What to produce:
In the material below, find each line with the word "classDef" and copy it.

Dataset records:
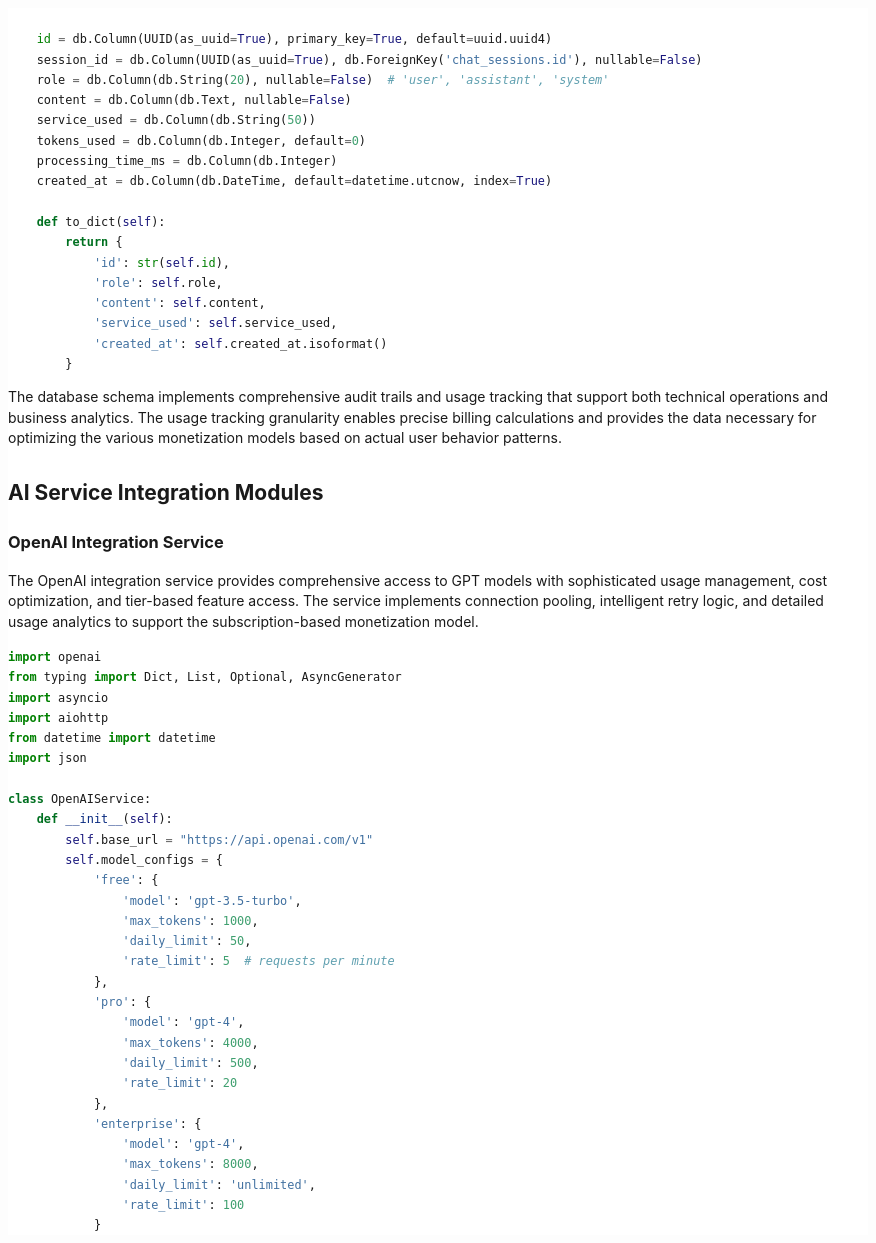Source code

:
 ```python
    
    id = db.Column(UUID(as_uuid=True), primary_key=True, default=uuid.uuid4)
    session_id = db.Column(UUID(as_uuid=True), db.ForeignKey('chat_sessions.id'), nullable=False)
    role = db.Column(db.String(20), nullable=False)  # 'user', 'assistant', 'system'
    content = db.Column(db.Text, nullable=False)
    service_used = db.Column(db.String(50))
    tokens_used = db.Column(db.Integer, default=0)
    processing_time_ms = db.Column(db.Integer)
    created_at = db.Column(db.DateTime, default=datetime.utcnow, index=True)
    
    def to_dict(self):
        return {
            'id': str(self.id),
            'role': self.role,
            'content': self.content,
            'service_used': self.service_used,
            'created_at': self.created_at.isoformat()
        }
```

The database schema implements comprehensive audit trails and usage tracking that support both technical operations and business analytics. The usage tracking granularity enables precise billing calculations and provides the data necessary for optimizing the various monetization models based on actual user behavior patterns.

## AI Service Integration Modules

### OpenAI Integration Service

The OpenAI integration service provides comprehensive access to GPT models with sophisticated usage management, cost optimization, and tier-based feature access. The service implements connection pooling, intelligent retry logic, and detailed usage analytics to support the subscription-based monetization model.

```python
import openai
from typing import Dict, List, Optional, AsyncGenerator
import asyncio
import aiohttp
from datetime import datetime
import json

class OpenAIService:
    def __init__(self):
        self.base_url = "https://api.openai.com/v1"
        self.model_configs = {
            'free': {
                'model': 'gpt-3.5-turbo',
                'max_tokens': 1000,
                'daily_limit': 50,
                'rate_limit': 5  # requests per minute
            },
            'pro': {
                'model': 'gpt-4',
                'max_tokens': 4000,
                'daily_limit': 500,
                'rate_limit': 20
            },
            'enterprise': {
                'model': 'gpt-4',
                'max_tokens': 8000,
                'daily_limit': 'unlimited',
                'rate_limit': 100
            }
```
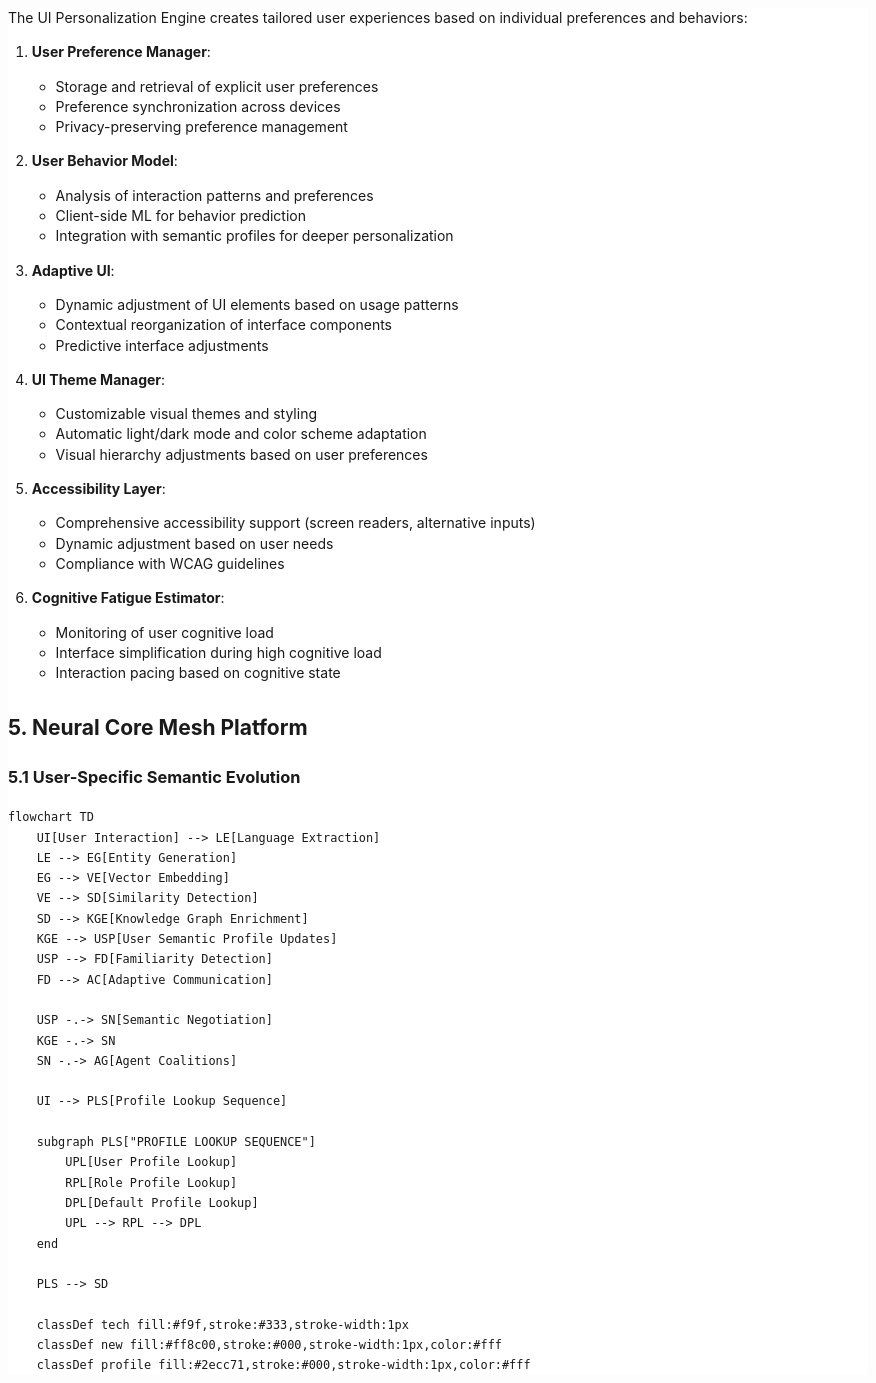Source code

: The UI Personalization Engine creates tailored user experiences based on individual preferences and behaviors:

1. **User Preference Manager**:
   - Storage and retrieval of explicit user preferences
   - Preference synchronization across devices
   - Privacy-preserving preference management

2. **User Behavior Model**:
   - Analysis of interaction patterns and preferences
   - Client-side ML for behavior prediction
   - Integration with semantic profiles for deeper personalization

3. **Adaptive UI**:
   - Dynamic adjustment of UI elements based on usage patterns
   - Contextual reorganization of interface components
   - Predictive interface adjustments

4. **UI Theme Manager**:
   - Customizable visual themes and styling
   - Automatic light/dark mode and color scheme adaptation
   - Visual hierarchy adjustments based on user preferences

5. **Accessibility Layer**:
   - Comprehensive accessibility support (screen readers, alternative inputs)
   - Dynamic adjustment based on user needs
   - Compliance with WCAG guidelines

6. **Cognitive Fatigue Estimator**:
   - Monitoring of user cognitive load
   - Interface simplification during high cognitive load
   - Interaction pacing based on cognitive state

## 5. Neural Core Mesh Platform

### 5.1 User-Specific Semantic Evolution

```mermaid
flowchart TD
    UI[User Interaction] --> LE[Language Extraction]
    LE --> EG[Entity Generation]
    EG --> VE[Vector Embedding]
    VE --> SD[Similarity Detection]
    SD --> KGE[Knowledge Graph Enrichment]
    KGE --> USP[User Semantic Profile Updates]
    USP --> FD[Familiarity Detection]
    FD --> AC[Adaptive Communication]
    
    USP -.-> SN[Semantic Negotiation]
    KGE -.-> SN
    SN -.-> AG[Agent Coalitions]
    
    UI --> PLS[Profile Lookup Sequence]
    
    subgraph PLS["PROFILE LOOKUP SEQUENCE"]
        UPL[User Profile Lookup]
        RPL[Role Profile Lookup]
        DPL[Default Profile Lookup]
        UPL --> RPL --> DPL
    end
    
    PLS --> SD
    
    classDef tech fill:#f9f,stroke:#333,stroke-width:1px
    classDef new fill:#ff8c00,stroke:#000,stroke-width:1px,color:#fff
    classDef profile fill:#2ecc71,stroke:#000,stroke-width:1px,color:#fff
```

Answer to the problem:
    classDef tech fill:#f9f,stroke:#333,stroke-width:1px
    classDef new fill:#ff8c00,stroke:#000,stroke-width:1px,color:#fff
    classDef profile fill:#2ecc71,stroke:#000,stroke-width:1px,color:#fff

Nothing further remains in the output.